A parameter of considerable interest to those testing networks and network equipment, as well as for other reasons, is packet latency. That is, how long it takes between a packet entering the network or network equipment at one point (the source) and when it is delivered at some other point (the destination).
Traditionally, packet latency has been measured by ensuring that the test equipment at the source and destination are equipped with synchronized clocks. Just as the test packet is submitted to the network at the source, the current time is encoded within that packet itself. When the packet is received at the destination, the time of arrival is noted, and by subtracting that from the time contained within the packet the latency can be calculated.
For this to work, the clocks of the source and destination test equipment must be synchronized. Synchronization has been achieved when the packets are originated and terminated in field-programmable gate arrays (FPGAs) with synchronized clocks. The synchronization consists of a central time source with a regular pulse signal to mark the start of each period (typically 10 times per second), a serial line to give the absolute time of the next pulse, and a higher frequency clock (typically 10 MHz) to maintain timing between pulses.
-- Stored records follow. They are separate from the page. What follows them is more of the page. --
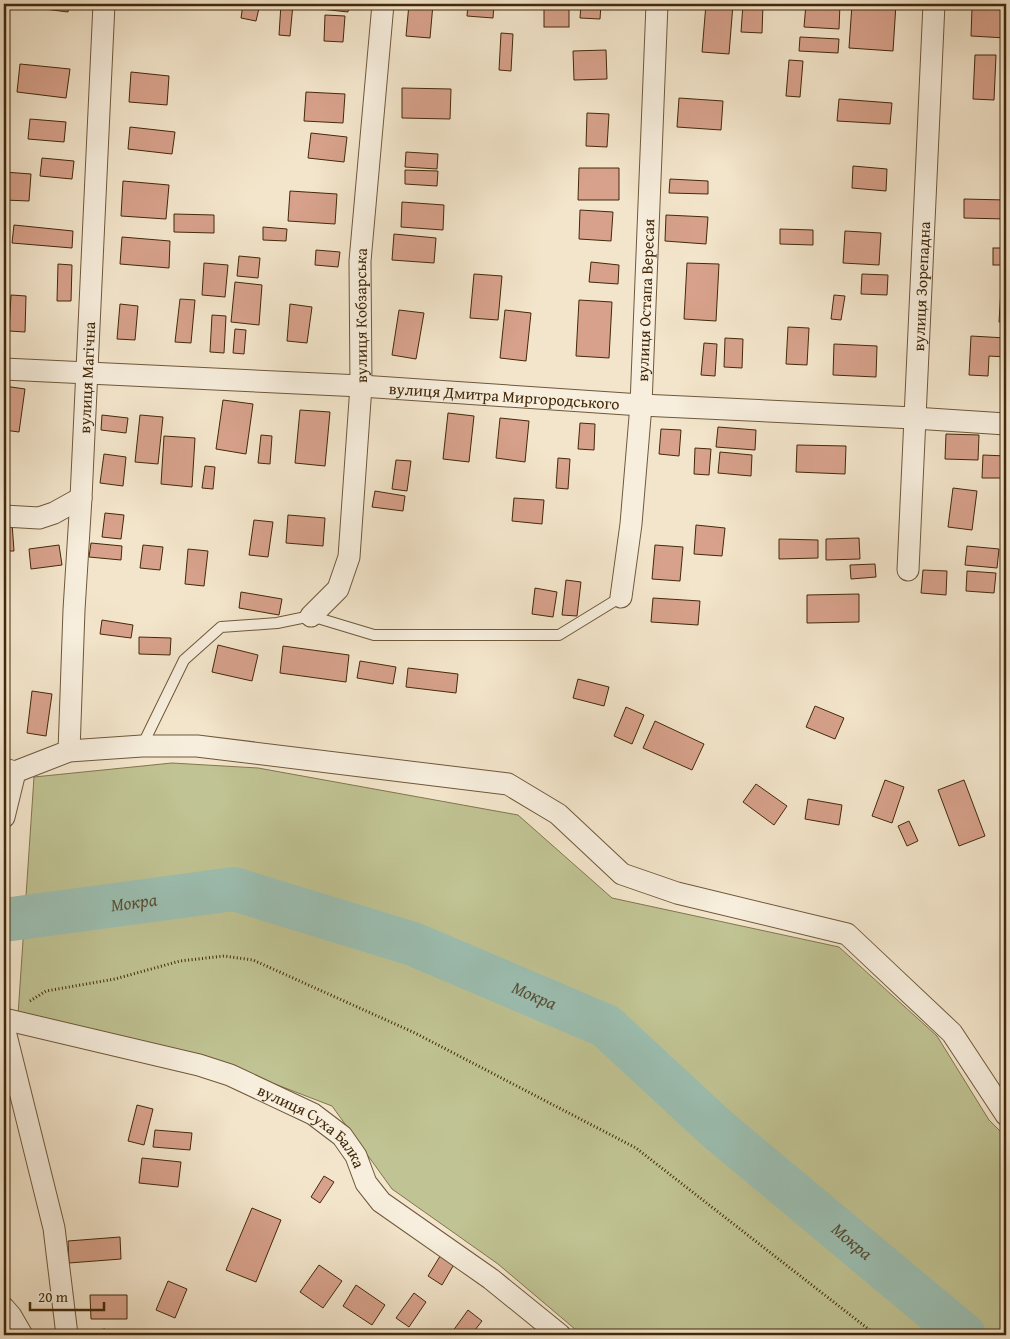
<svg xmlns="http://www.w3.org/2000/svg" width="1010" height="1339" font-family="'Gentium Book Plus',serif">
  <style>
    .green { fill: #c0c393; stroke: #82764e }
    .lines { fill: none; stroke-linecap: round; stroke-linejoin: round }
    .river { stroke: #9cbfb2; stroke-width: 44 }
    .building { fill: #d7a18b; stroke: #432909 }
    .lane-casing { stroke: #6f583a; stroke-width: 12 }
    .street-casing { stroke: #6f583a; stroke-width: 23 }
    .path { stroke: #432909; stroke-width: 3; stroke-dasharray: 1 2.5; stroke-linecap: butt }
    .lane { stroke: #f7eedd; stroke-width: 10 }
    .street { stroke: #f7eedd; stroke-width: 21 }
    .labels { text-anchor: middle; stroke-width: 5; stroke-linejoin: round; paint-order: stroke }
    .street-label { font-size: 16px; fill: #432909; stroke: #f7eedd }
    .water-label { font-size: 18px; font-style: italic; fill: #594e33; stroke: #f7eedd }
  </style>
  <rect width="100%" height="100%" fill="#f3e5cb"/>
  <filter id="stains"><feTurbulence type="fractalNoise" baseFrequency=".004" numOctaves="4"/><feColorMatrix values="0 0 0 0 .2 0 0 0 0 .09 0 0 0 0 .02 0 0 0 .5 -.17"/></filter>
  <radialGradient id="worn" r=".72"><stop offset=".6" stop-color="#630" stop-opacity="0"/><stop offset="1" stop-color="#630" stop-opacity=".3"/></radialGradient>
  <path class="green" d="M172,763L258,768L518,815L612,898L839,947L937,1036L989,1120L1006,1137V1335H582L498,1264L392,1189L332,1106L202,1056L18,1015L34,777Z"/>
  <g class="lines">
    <path class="river" id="s1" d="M4,920L234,889L413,944L606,1026L716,1128L964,1335"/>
  </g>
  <g class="building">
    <path d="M38,4H69L68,12L37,8Z"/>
    <path d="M243,4H260L256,21L241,18Z"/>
    <path d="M281,4H293L290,36L279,35Z"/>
    <path d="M321,4H349L348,12L321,9Z"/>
    <path d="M409,4H433L430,38L406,36Z"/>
    <path d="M468,4H494L493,18L467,16Z"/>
    <rect x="544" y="4" width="25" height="23"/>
    <path d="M581,4H601L600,19L580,18Z"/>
    <path d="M706,4H733L729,54L702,52Z"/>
    <path d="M743,4H763L762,33L741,32Z"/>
    <path d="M806,4H840L839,29L804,27Z"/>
    <path d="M852,4H896L893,51L849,48Z"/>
    <path d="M972,8L1006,10V38L971,36Z"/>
    <path d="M325,15L345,16L343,42L324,41Z"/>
    <path d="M501,33L513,34L511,71L499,70Z"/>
    <path d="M800,37L839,39L838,53L799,51Z"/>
    <path d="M606,50L607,79L574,80L573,51Z"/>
    <path d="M975,55H996L994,100L973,99Z"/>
    <path d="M789,60L803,61L800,97L786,96Z"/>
    <path d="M20,64L70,69L66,98L17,92Z"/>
    <path d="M131,72L169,76L167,105L129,102Z"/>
    <path d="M402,88L451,89L450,119L402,118Z"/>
    <path d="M306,92L345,94L343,123L304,121Z"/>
    <path d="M679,98L723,101L721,130L677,127Z"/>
    <path d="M839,99L892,103L890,124L837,121Z"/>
    <path d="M587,113L609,114L607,147L586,146Z"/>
    <path d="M30,119L66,122L64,142L28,139Z"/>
    <path d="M130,127L175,132L172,154L128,149Z"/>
    <path d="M311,133L347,137L344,162L308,158Z"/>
    <path d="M406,152L438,154L437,169L405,167Z"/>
    <path d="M42,158L74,161L72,179L40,176Z"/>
    <path d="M853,166L887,169L886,191L852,188Z"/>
    <path d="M579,168H619V200H578Z"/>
    <path d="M405,170L438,171L437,186L405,184Z"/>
    <path d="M4,172L31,174L29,201L4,200Z"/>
    <path d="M670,179L708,181V194L669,193Z"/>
    <path d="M123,181L169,185L166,219L121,216Z"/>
    <path d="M290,191L337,194L335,224L288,221Z"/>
    <path d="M964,199L1006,200V219L964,218Z"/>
    <path d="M402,202L444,205L443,230L401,227Z"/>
    <path d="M580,210L613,212L611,241L579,239Z"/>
    <path d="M174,214L214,215V233L174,232Z"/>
    <path d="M666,215L708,217L706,244L665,241Z"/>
    <path d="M14,225L73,231L72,248L12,243Z"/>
    <path d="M263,227L287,229L286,241L263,240Z"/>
    <path d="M780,229L813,230V245L780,244Z"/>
    <path d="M845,231L881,233L879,265L843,263Z"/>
    <path d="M394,234L436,238L434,263L392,260Z"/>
    <path d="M122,237L170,241L169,268L120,264Z"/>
    <rect x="993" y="248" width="13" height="17"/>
    <path d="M316,250L340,252L338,267L315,265Z"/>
    <path d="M239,256L260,258L258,278L237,276Z"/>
    <path d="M591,262L619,265L618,284L589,282Z"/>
    <path d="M204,263L228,265L225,297L202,295Z"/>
    <path d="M687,263L719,264L716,321L684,319Z"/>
    <path d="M58,264L72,265L71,301H57Z"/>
    <path d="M474,274L502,276L498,320L470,318Z"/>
    <path d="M862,274L888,275L887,295L861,294Z"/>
    <path d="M235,282L262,285L259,325L231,322Z"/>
    <path d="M1001,289H1006V323L999,322Z"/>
    <path d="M11,295L26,296L25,332L9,331Z"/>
    <path d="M834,295L845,296L841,320L831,319Z"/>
    <path d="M180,299L195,300L191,343L175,342Z"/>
    <path d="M579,300L612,302L609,358L576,356Z"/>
    <path d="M120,304L138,306L135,340L117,339Z"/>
    <path d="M290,304L312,307L307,343L287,341Z"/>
    <path d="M399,310L424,313L416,359L392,355Z"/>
    <path d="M505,310L531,313L526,361L500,358Z"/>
    <path d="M212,315L226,316L224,353L210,352Z"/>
    <path d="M788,327L809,328L807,365L786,364Z"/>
    <path d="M235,329L246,330L244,354L233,353Z"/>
    <path d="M971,336L1006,338V357L989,356L988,376L969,375Z"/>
    <path d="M725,338L743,339L742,368L724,367Z"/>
    <path d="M704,343L717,344L715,376L701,375Z"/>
    <path d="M834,344L877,346L876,377L833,375Z"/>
    <path d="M4,386L25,389L19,432L4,430Z"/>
    <path d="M223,400L253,404L246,454L216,449Z"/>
    <path d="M300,410L330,412L325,466L295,463Z"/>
    <path d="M448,413L474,416L469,462L443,459Z"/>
    <path d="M102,415L128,418L126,433L101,430Z"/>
    <path d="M140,415L163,417L158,464L135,462Z"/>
    <path d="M500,418L529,421L525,462L496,458Z"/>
    <path d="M580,423L595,424L594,450L578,449Z"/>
    <path d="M718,427L756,430L755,450L716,447Z"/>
    <path d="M661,429L681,430L679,456L659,454Z"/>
    <path d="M946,434L979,435L978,460L945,459Z"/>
    <path d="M261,435L272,436L270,464L258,463Z"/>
    <path d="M164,436L195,438L192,487L161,484Z"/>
    <path d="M797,445L846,446L845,474L796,472Z"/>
    <path d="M695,448L711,449L709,475L694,474Z"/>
    <path d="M720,452L752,455L751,476L718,473Z"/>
    <path d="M104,454L126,457L123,486L100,483Z"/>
    <path d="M983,455L1006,456V478H982Z"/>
    <path d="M558,458L570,459L568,489L556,488Z"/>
    <path d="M396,460L411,461L407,491L392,489Z"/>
    <path d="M205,466L215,467L213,489L202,488Z"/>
    <path d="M953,488L977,491L972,530L948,527Z"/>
    <path d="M375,491L405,496L403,511L372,507Z"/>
    <path d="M514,498L544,500L542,524L512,521Z"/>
    <path d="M105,513L124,515L121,539L102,537Z"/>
    <path d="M288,515L325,518L323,546L286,543Z"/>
    <path d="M254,520L273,522L268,557L249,555Z"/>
    <path d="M4,523H12L14,551H4Z"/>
    <path d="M696,525L725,528L722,556L694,554Z"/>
    <path d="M859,538L860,559L826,560V539Z"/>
    <path d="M779,539L818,540V558L779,559Z"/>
    <path d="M91,543L122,546L121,560L89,557Z"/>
    <path d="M59,545L62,565L31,569L29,549Z"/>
    <path d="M143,545L163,547L160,570L140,568Z"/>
    <path d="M655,545L683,547L680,581L652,579Z"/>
    <path d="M967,546L999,549L997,568L965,565Z"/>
    <path d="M188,549L208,551L204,586L185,584Z"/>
    <path d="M875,564L876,577L851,579L850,565Z"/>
    <path d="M923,570L947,571L946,595L921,593Z"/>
    <path d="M967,571L996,573L994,593L966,591Z"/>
    <path d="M566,580L581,582L577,616L562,615Z"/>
    <path d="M535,588L557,592L553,617L532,614Z"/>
    <path d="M241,592L282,599L279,615L239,608Z"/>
    <path d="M859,594V622L807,623V595Z"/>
    <path d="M653,598L700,601L698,625L651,622Z"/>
    <path d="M102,620L133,625L131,638L100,634Z"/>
    <path d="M139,637L171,638L170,655L139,654Z"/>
    <path d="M218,645L258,655L252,681L212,672Z"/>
    <path d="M283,646L349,655L346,682L280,673Z"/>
    <path d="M360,661L396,667L393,684L357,678Z"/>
    <path d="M408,668L458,674L456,693L406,687Z"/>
    <path d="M578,679L609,687L604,706L573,698Z"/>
    <path d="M32,691L52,694L46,736L27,733Z"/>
    <path d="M815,706L844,718L835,739L806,727Z"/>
    <path d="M626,707L644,715L632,744L614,736Z"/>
    <path d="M655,721L704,744L692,770L643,748Z"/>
    <path d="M885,780L904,787L892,823L872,816Z"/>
    <path d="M964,780L985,836L959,846L938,790Z"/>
    <path d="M756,784L787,806L774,825L743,802Z"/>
    <path d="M808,799L842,805L839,825L805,819Z"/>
    <path d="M909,821L918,841L907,846L898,826Z"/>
    <path d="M137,1105L153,1109L144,1145L128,1141Z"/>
    <path d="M155,1130L192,1133L190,1150L153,1147Z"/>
    <path d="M142,1158L181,1162L178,1187L139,1183Z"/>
    <path d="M324,1176L334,1182L320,1203L311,1197Z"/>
    <path d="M252,1208L281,1220L256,1282L226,1270Z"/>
    <path d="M120,1237L121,1259L69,1263L68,1241Z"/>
    <path d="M442,1253L456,1261L442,1285L428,1276Z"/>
    <path d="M319,1265L342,1281L323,1308L300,1292Z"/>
    <path d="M168,1281L187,1289L175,1318L156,1310Z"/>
    <path d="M356,1285L385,1305L372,1325L343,1306Z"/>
    <path d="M414,1293L426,1302L409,1327L396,1318Z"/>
    <path d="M90,1295H127V1319H91Z"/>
    <path d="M468,1310L482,1321L471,1335H450Z"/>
    <path d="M105,1329V1335H85V1332Z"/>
  </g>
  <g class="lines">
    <g class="lane-casing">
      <path id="lane" d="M142,746L184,660L221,627L277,623L311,616L374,635H559L621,597"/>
    </g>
    <g class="street-casing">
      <g id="street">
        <path id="s2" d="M4,369L361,386L641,405L914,418L1006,424"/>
        <path d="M4,516L39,518L54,513L81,498"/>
        <path id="s3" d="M908,570L934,4"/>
        <path id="s4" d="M621,597L631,524L641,405L657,4"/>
        <path id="s5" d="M311,616L338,589L349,557L361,386L360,261L383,4"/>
        <path id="s6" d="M69,751L74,610L81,498L104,4"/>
        <path d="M4,769L15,772L69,751L142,746H197L508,784L558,814L622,874L677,893L847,934L952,1033L1006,1115"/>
        <path d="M4,817L15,772"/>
        <path id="s7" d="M4,1019L199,1065L230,1075L313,1114L342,1136L356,1156L366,1183L381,1202L491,1279L560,1335"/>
        <path d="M4,1027L54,1228L67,1335"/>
        <path d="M4,1308L11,1316L22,1335"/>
      </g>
    </g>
    <path class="path" d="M30,1001L46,991L115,979L180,961L224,956L253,960L415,1033L636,1148L876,1335"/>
    <use href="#lane" class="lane"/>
    <use href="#street" class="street"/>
  </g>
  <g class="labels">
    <g class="street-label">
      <text dy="6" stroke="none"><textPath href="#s3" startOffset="284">вулиця Зорепадна</textPath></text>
      <text dy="6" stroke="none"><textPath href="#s4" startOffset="298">вулиця Остапа Вересая</textPath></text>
      <text dy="6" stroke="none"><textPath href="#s5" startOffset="314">вулиця Кобзарська</textPath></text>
      <text dy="6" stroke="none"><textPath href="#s6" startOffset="374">вулиця Магічна</textPath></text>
      <text dy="6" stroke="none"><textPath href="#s2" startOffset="501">вулиця Дмитра Миргородського</textPath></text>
      <text dy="6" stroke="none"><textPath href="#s7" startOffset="331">вулиця Суха Балка</textPath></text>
    </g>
    <g class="water-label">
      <text dy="6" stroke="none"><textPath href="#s1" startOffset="131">Мокра</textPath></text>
      <text dy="6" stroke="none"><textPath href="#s1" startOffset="551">Мокра</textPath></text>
      <text dy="6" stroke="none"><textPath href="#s1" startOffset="956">Мокра</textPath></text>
    </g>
  </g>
  <rect width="1010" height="1339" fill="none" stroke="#f3e5cb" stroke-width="20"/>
  <rect x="5" y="5" width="1000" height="1329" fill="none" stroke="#432909" stroke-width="2.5"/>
  <rect x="10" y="10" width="990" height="1319" fill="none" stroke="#432909"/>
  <path d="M30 1302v8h74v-8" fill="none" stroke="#432909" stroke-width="2.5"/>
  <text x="38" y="1302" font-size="15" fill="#432909" stroke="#f7eedd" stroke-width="4" paint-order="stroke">20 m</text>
  <rect width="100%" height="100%" filter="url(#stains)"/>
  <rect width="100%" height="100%" fill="url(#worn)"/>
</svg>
FIG. 1 is a high level schematic illustration of a conventional test system 10. The system 10 includes a clock distribution network at 12 coupled to a master clock 14 which generates a master clock reference 16. As shown, distribution network 12 supplies the same master clock reference 16 to interface logic 18 associated with individual FPGA-based test cards 20. Each test card 20 can include one or more test interfaces 22.
FIG. 2 is a more detailed view of the connection between interface logic 18 and its associated FPGA-based test card 20. Using master clock reference 16, interface logic 18 provides test card 20 with the following signals: clock 24, pulses 26 and timestamp 28. Clock 24 is typically a 10 MHz reference clock while pulses 26 is typically a 10 pulses per second tick. Timestamp 28 is typically provided along a serial line carrying the actual time of day corresponding to the next pulse. Timestamp 28 can be in, for example, ASCII text. For example, timestamp 28 may carry “2013-05-31-15-45-23.7” indicating that the next pulse will occur on 31 May 2013 at time 15:45 and 23.7 seconds. Between pulses, FPGA test card 20 can count clock cycles to get a time accurate to the clock period and can use this to determine the transmission and reception time of frames.
FPGAs are integrated circuits which are designed to be programmed by the user to provide a particular function. The function is therefore effectively provided in hardware. FPGAs provide a fast, powerful tool for the circuit designer. In contrast, the same function provided using a CPU (central processing unit) is effectively provided via software. While FPGAs are powerful, fast and very useful, they are much more expensive than CPU devices.